Assignment:
A single number is required: how many lines in the data below contain "down".

Given records:
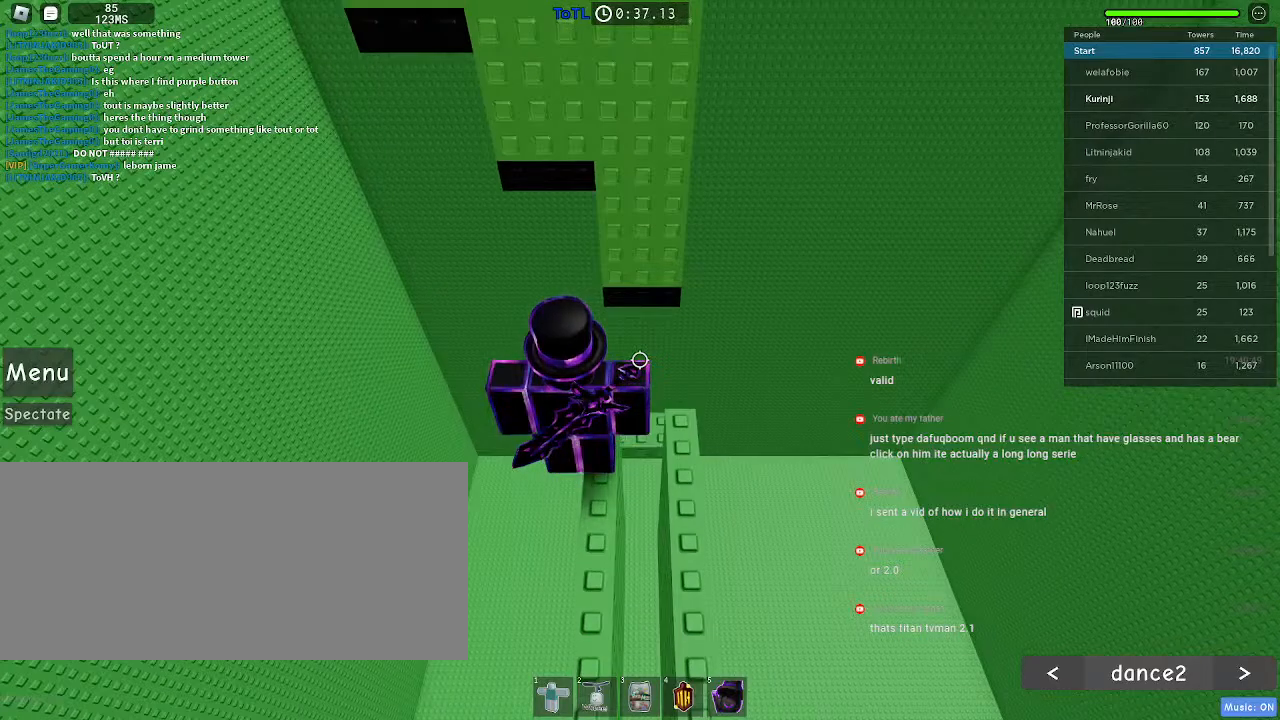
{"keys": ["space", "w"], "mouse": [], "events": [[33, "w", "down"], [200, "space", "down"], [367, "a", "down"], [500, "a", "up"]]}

--

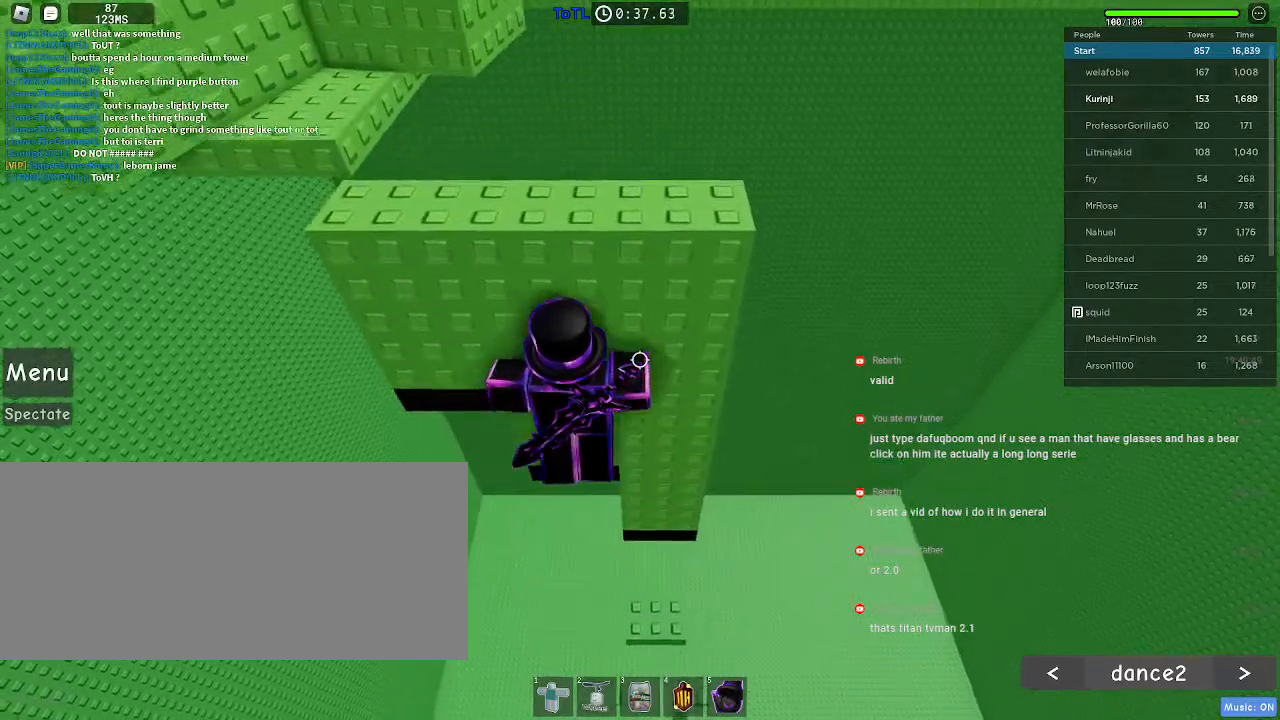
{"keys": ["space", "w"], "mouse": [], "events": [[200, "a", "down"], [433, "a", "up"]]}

* * *

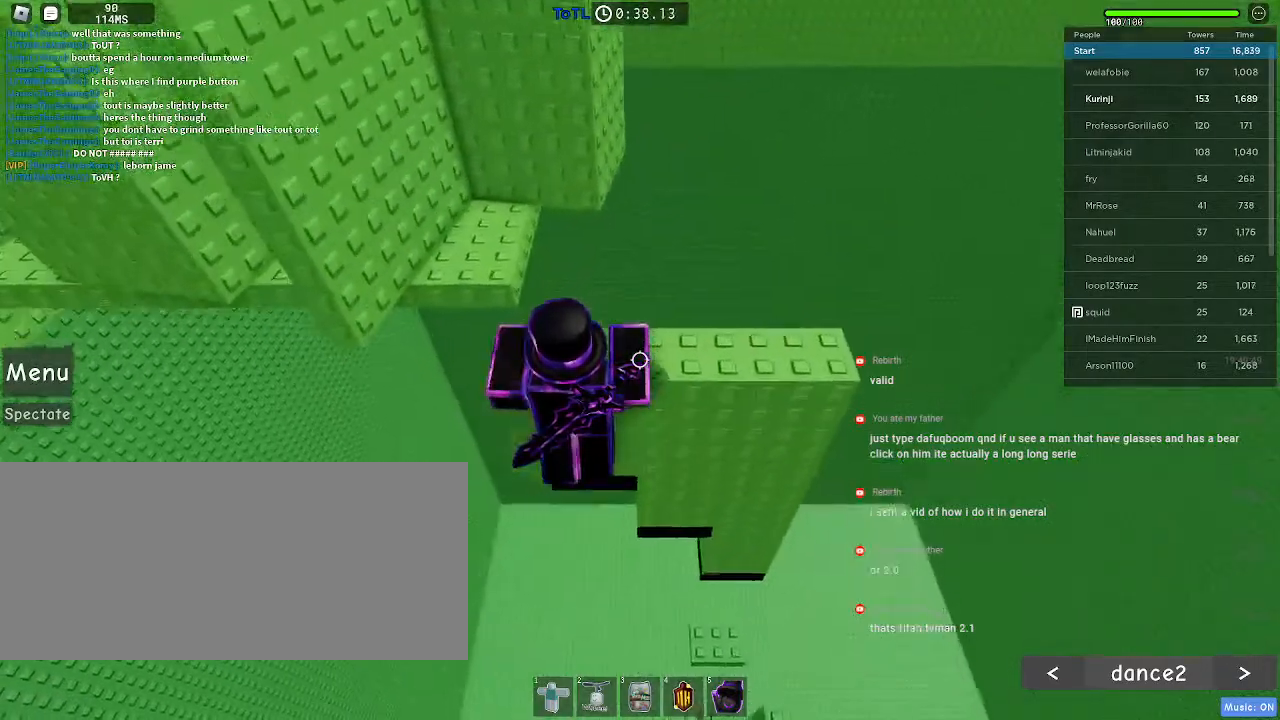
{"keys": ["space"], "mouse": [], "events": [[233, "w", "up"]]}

Result of this exercise:
2